Отношения Дмитрия и Тюльпановой никак не складывались. "С Митей мне было скучно, – признавалась она, – я считала (а было мне тогда уже пятнадцать), что у него нет никаких достоинств, чтобы быть мною отмеченным". Их роман постепенно шёл на убыль, плавно истаяв через несколько месяцев.

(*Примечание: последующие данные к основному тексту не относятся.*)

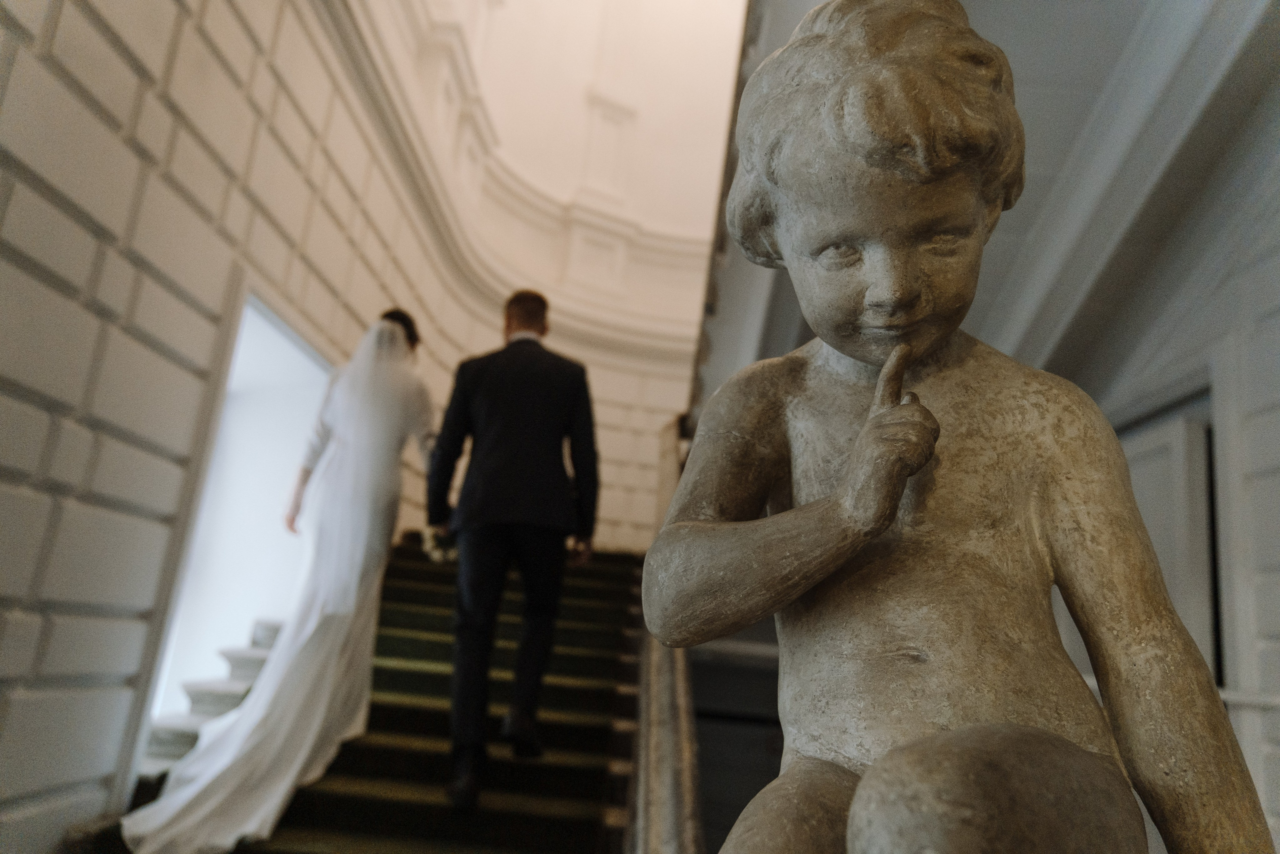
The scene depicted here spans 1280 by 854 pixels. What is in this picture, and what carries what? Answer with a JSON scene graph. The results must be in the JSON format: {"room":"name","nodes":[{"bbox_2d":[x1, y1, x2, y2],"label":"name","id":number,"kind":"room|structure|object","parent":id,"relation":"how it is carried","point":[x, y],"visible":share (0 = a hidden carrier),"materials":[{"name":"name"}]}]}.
{"room":"staircase","nodes":[
{"label":"staircase","id":0,"kind":"room"},
{"bbox_2d":[0,0,494,849],"label":"left wall","id":1,"kind":"structure","parent":0,"point":[91,118],"materials":[{"name":"white paint"}]},
{"bbox_2d":[134,277,335,778],"label":"doorway","id":2,"kind":"object","parent":1,"relation":"in","point":[179,608],"visible":0.47,"materials":[{"name":"white paint"}]},
{"bbox_2d":[120,535,648,853],"label":"staircase","id":3,"kind":"structure","parent":0,"point":[564,735],"materials":[{"name":"carpet"}]},
{"bbox_2d":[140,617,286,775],"label":"stair","id":4,"kind":"structure","parent":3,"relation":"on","point":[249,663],"materials":[{"name":"white stone"}]},
{"bbox_2d":[123,306,435,853],"label":"woman","id":5,"kind":"object","parent":3,"relation":"on","point":[392,322],"visible":0.88},
{"bbox_2d":[424,282,600,808],"label":"man","id":6,"kind":"object","parent":3,"relation":"on","point":[512,439],"visible":0.98},
{"bbox_2d":[422,526,457,562],"label":"bouquet","id":7,"kind":"object","parent":6,"relation":"in","point":[434,553],"visible":0.52,"materials":[{"name":"white plant"}]},
{"bbox_2d":[623,422,703,853],"label":"stair railing","id":8,"kind":"object","parent":3,"relation":"on","point":[662,770],"visible":0.63,"materials":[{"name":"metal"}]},
{"bbox_2d":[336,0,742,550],"label":"curved wall","id":9,"kind":"structure","parent":0,"point":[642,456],"materials":[{"name":"paint"}]},
{"bbox_2d":[646,0,1279,851],"label":"stone statue","id":10,"kind":"object","parent":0,"point":[872,292],"visible":0.99,"materials":[{"name":"brown"}]},
{"bbox_2d":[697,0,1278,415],"label":"ceiling","id":11,"kind":"structure","parent":0,"point":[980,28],"materials":[{"name":"paint"}]},
{"bbox_2d":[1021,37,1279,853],"label":"right wall","id":12,"kind":"structure","parent":0,"point":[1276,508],"materials":[{"name":"white paint"}]},
{"bbox_2d":[1111,379,1221,687],"label":"door","id":13,"kind":"structure","parent":12,"relation":"in","point":[1191,620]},
{"bbox_2d":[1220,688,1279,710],"label":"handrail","id":14,"kind":"object","parent":12,"relation":"attached to","point":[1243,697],"visible":0.41,"materials":[{"name":"white metal"}]}
]}

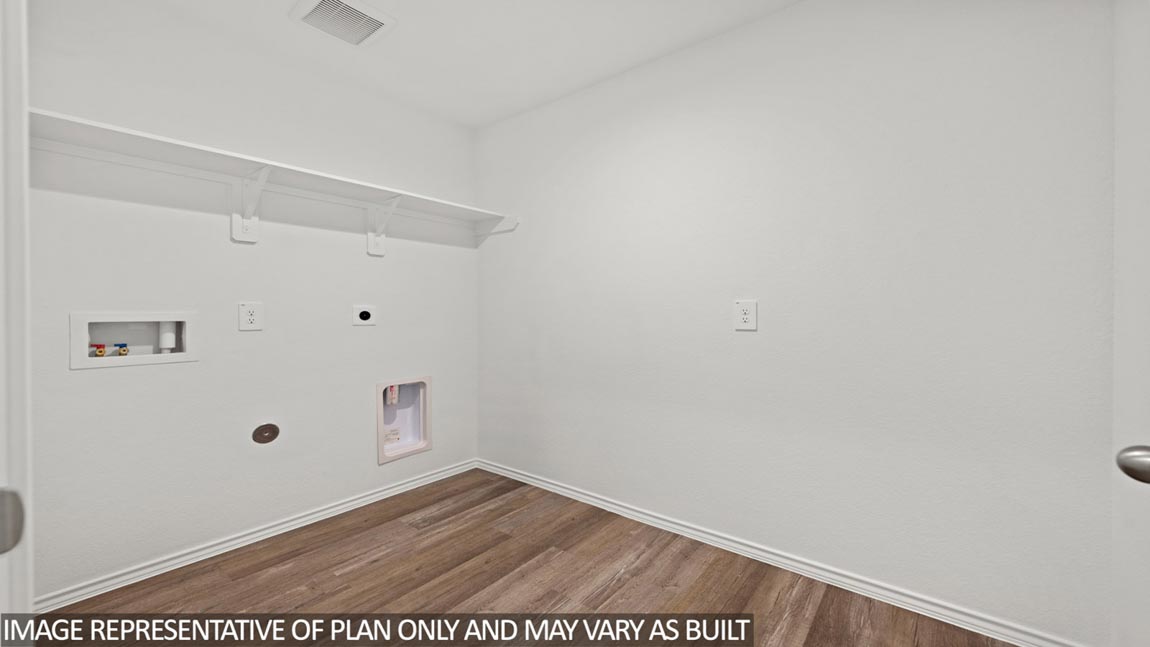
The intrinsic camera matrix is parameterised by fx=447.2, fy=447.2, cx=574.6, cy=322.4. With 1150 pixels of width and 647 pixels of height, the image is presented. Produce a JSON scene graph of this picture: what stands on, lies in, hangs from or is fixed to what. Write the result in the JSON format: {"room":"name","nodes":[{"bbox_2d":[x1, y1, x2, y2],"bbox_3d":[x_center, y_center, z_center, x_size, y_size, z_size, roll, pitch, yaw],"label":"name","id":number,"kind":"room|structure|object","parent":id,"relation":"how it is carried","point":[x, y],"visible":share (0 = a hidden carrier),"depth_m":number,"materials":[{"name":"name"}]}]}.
{"room":"laundry room","nodes":[
{"label":"laundry room","id":0,"kind":"room"},
{"bbox_2d":[28,1,477,602],"bbox_3d":[-1.495,-0.142,2.384,0.120,2.444,2.485,1,1,39],"label":"left wall","id":1,"kind":"structure","parent":0,"point":[375,263],"depth_m":2.09,"materials":[{"name":"white paint"}]},
{"bbox_2d":[69,311,198,368],"bbox_3d":[-1.883,0.063,1.909,0.131,0.224,0.401,1,1,39],"label":"washer outlet box","id":2,"kind":"object","parent":1,"relation":"in","point":[154,360],"visible":0.79,"depth_m":1.92,"materials":[{"name":"white plastic"}]},
{"bbox_2d":[92,343,107,356],"bbox_3d":[-1.981,0.113,1.865,0.045,0.061,0.042,1,1,39],"label":"red valve","id":3,"kind":"object","parent":2,"relation":"in","point":[102,348],"visible":0.88,"depth_m":1.85,"materials":[{"name":"red"}]},
{"bbox_2d":[116,343,129,355],"bbox_3d":[-1.962,0.115,1.938,0.044,0.053,0.036,1,1,39],"label":"water valve","id":4,"kind":"object","parent":2,"relation":"in","point":[123,350],"visible":0.93,"depth_m":1.93,"materials":[{"name":"gold metal"}]},
{"bbox_2d":[157,321,176,352],"bbox_3d":[-1.877,0.045,2.055,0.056,0.272,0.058,1,1,39],"label":"drain pipe","id":5,"kind":"object","parent":2,"relation":"in","point":[167,335],"visible":0.52,"depth_m":2.04,"materials":[{"name":"white plastic"}]},
{"bbox_2d":[237,302,263,330],"bbox_3d":[-1.552,-0.032,2.144,0.009,0.133,0.100,1,1,39],"label":"electrical outlet","id":6,"kind":"object","parent":1,"relation":"attached to","point":[252,317],"visible":0.99,"depth_m":2.14,"materials":[{"name":"white plastic"}]},
{"bbox_2d":[229,166,272,243],"bbox_3d":[-1.505,-0.547,2.075,0.256,0.323,0.080,1,1,39],"label":"shelf bracket","id":7,"kind":"object","parent":1,"relation":"attached to","point":[236,233],"visible":0.92,"depth_m":2.14,"materials":[{"name":"white metal"}]},
{"bbox_2d":[39,459,477,609],"bbox_3d":[-1.387,1.042,2.435,0.017,0.070,2.179,1,1,39],"label":"baseboard","id":8,"kind":"structure","parent":1,"relation":"attached to","point":[331,510],"depth_m":2.10,"materials":[{"name":"white paint"}]},
{"bbox_2d":[251,423,279,443],"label":"cleanout cover","id":9,"kind":"object","parent":1,"relation":"attached to","point":[271,432],"visible":0.97,"depth_m":2.21,"materials":[{"name":"metal"}]},
{"bbox_2d":[31,108,523,239],"bbox_3d":[-1.260,-0.557,2.256,0.376,0.287,2.167,1,1,39],"label":"wall shelf","id":10,"kind":"object","parent":1,"relation":"attached to","point":[109,128],"visible":0.85,"depth_m":2.05,"materials":[{"name":"white"}]},
{"bbox_2d":[352,304,377,325],"bbox_3d":[-1.226,-0.047,2.618,0.011,0.123,0.145,1,1,39],"label":"dryer outlet","id":11,"kind":"object","parent":1,"relation":"attached to","point":[362,315],"visible":0.98,"depth_m":2.61,"materials":[{"name":"white plastic"}]},
{"bbox_2d":[365,196,401,255],"bbox_3d":[-1.094,-0.565,2.571,0.269,0.311,0.074,1,1,39],"label":"shelf bracket","id":12,"kind":"object","parent":1,"relation":"attached to","point":[369,237],"visible":0.87,"depth_m":2.64,"materials":[{"name":"white metal"}]},
{"bbox_2d":[377,376,431,463],"bbox_3d":[-1.122,0.595,2.855,0.127,0.489,0.383,1,1,39],"label":"dryer vent box","id":13,"kind":"object","parent":1,"relation":"in","point":[423,446],"visible":0.81,"depth_m":2.91,"materials":[{"name":"white"}]},
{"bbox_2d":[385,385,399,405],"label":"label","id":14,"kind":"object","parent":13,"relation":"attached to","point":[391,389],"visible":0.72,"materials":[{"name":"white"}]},
{"bbox_2d":[108,0,800,128],"bbox_3d":[-0.297,-1.394,1.126,3.592,0.100,3.033,1,1,39],"label":"ceiling","id":15,"kind":"structure","parent":0,"point":[622,64],"depth_m":2.16,"materials":[{"name":"white paint"}]},
{"bbox_2d":[290,0,396,46],"bbox_3d":[-1.028,-1.345,1.984,0.327,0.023,0.336,1,1,39],"label":"ceiling vent","id":16,"kind":"object","parent":15,"relation":"attached to","point":[317,3],"visible":0.99,"depth_m":1.98,"materials":[{"name":"white"}]},
{"bbox_2d":[35,469,1020,646],"bbox_3d":[-0.277,1.145,1.212,3.568,0.098,3.050,1,1,39],"label":"floor","id":17,"kind":"structure","parent":0,"point":[431,530],"depth_m":1.82,"materials":[{"name":"brown wood"}]},
{"bbox_2d":[0,0,33,643],"bbox_3d":[-0.519,0.051,0.317,0.996,2.120,0.151,1,1,39],"label":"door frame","id":18,"kind":"structure","parent":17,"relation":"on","point":[23,124],"depth_m":0.56,"materials":[{"name":"white paint"}]},
{"bbox_2d":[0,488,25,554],"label":"door knob","id":19,"kind":"object","parent":18,"relation":"attached to","point":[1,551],"visible":0.97,"depth_m":0.47,"materials":[{"name":"metal"}]},
{"bbox_2d":[474,0,1116,643],"bbox_3d":[0.524,-0.150,2.337,3.226,2.457,0.123,1,1,39],"label":"right wall","id":20,"kind":"structure","parent":0,"point":[749,346],"depth_m":1.81,"materials":[{"name":"white paint"}]},
{"bbox_2d":[733,299,757,330],"bbox_3d":[0.769,-0.037,2.021,0.100,0.134,0.009,1,1,39],"label":"wall outlet","id":21,"kind":"object","parent":20,"relation":"attached to","point":[747,317],"visible":0.99,"depth_m":2.02,"materials":[{"name":"white plastic"}]},
{"bbox_2d":[477,459,1089,646],"bbox_3d":[0.504,1.044,2.298,3.030,0.075,0.017,1,1,39],"label":"baseboard","id":22,"kind":"structure","parent":20,"relation":"attached to","point":[583,496],"depth_m":1.87,"materials":[{"name":"white paint"}]},
{"bbox_2d":[1110,0,1149,646],"bbox_3d":[1.469,0.054,0.876,0.442,2.687,1.011,1,1,39],"label":"door","id":23,"kind":"structure","parent":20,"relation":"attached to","point":[1144,637],"depth_m":1.21,"materials":[{"name":"white paint"}]},
{"bbox_2d":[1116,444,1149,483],"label":"door knob","id":24,"kind":"object","parent":23,"relation":"attached to","point":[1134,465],"visible":0.99,"depth_m":0.67,"materials":[{"name":"silver metal"}]}
]}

А вот Николай, напротив, весной вдруг заинтересовался Ахматовой (тут не обойти вниманием мартовский пасхальный бал у Гумилёвых – единственный её визит в их семью в качестве "гостьи"). Описанные Тюльпановой встречи у Мариинской гимназии могут приходиться только на март-апрель 1904 года, других сроков при внимательном перечислении событий придумать нельзя. Так Ахматовой выпал, наконец, шанс побыть в роли гамсуновской Эдварды и помучить объявившегося поклонника. Впрочем, долго тот не продержался, – в общем, понятно почему. В апреле Гумилёву исполнилось восемнадцать, роман с Поляковой (вероятно, ровесницей) у него неукоснительно продолжался, "отворяя двери к восторгам сладостной мечты". Зачем была нужна ещё и взбалмошная пятиклассница, пусть даже и необыкновенная, он, конечно, при здравом размышлении, представить себе не мог. Ахматова же немедленно (апрель-май) впала в меланхолию, перестала есть, измучила домашних, сбежала из дома… По-видимому, в отличие от Тюльпановой с Дмитрием, ей с Николаем всё-таки особенно скучно не было и некоторые достоинства в нём она обнаружила. Но и Гумилёв, как можно понять, во время возникшей паузы не оставлял воспоминаний. Встретившись в июне на "объединённом" выпускном балу в Городовой Ратуше, оба единодушно возобновляют знакомство, несколькими днями позже Ахматова получает именинный "императорский букет". На этом они и расстались на летний перерыв.